Friday 12 March 2010

Paralympic Torch Relay reaches Vancouver

Wednesday was officially a day off for me, and I was pleased that it coincided with the Paralympic Torch Relay's arrival in Vancouver. This torch relay is different from the Olympic one in that it is not a continuous relay but is more community based. It started in Ottawa on 3rd March with a ceremony that involved torchbearers representing each of Canada's provinces and territories. Unlike the Olympic flame, the Paralympic flame has no 'ancestral home'. On each day of the 2010 relay, the flame is lit by representatives of the First Nation on whose territory the celebration is taking place. Today the flame was lit by elders of the Tsleil-Waututh Nation, and its first stop in Vancouver was a local community park.

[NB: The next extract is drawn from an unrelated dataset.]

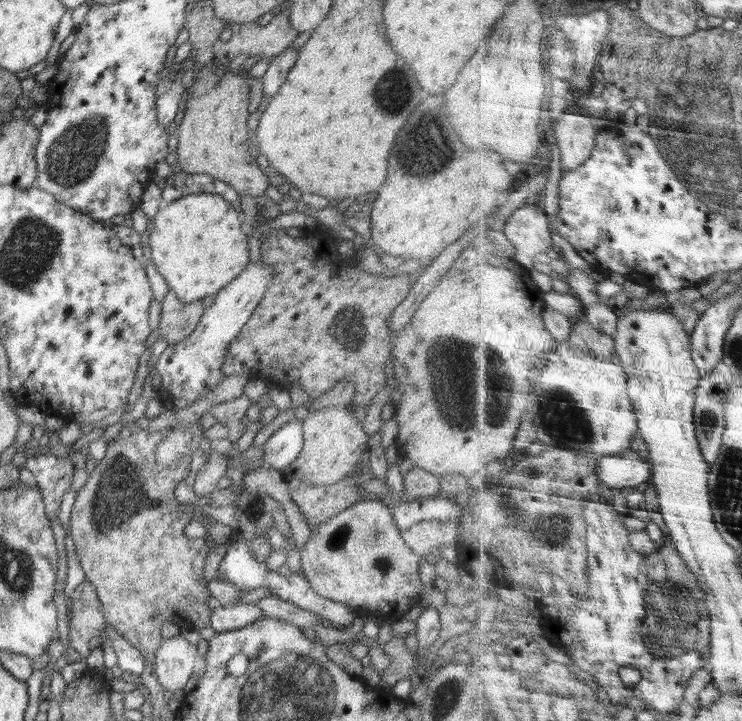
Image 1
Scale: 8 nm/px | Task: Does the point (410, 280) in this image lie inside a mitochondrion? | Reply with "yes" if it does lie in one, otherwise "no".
no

Although the Paralympic Torch Relay lacks the history and continuity of the Olympic version, it felt like a great celebration of triumph over adversity and the role that sport can play in this. There were 22 torchbearers who took it in turns to run, walk or be pushed around a 400m circuit of the park. People with a wide variety of disabilities were included, and each had a different story to tell. It was also a community celebration, where disabled and able-bodied people, young and old, mingled together in a relaxed and happy way that I have rarely experienced before. I ended up talking with several people during the event, both local people from the community and also disabled athletes who'd come to join in the celebration from slightly further afield, including a Paralympic Gold medallist from Atlanta in 1996 who was so pleased that the Paralympics had come to her city.
After this uplifting celebration of the human spirit, I headed into the centre of Vancouver. Here, among other things, I visited the Olympic and Paralympic countdown clocks (the former having already counted down to zero), and the Olympic Cauldron on the waterfront near Canada Place. This, of course, is currently unlit but a burning flame will soon be shining out from it again, once the Opening Ceremony for this Paralympic Games has taken place.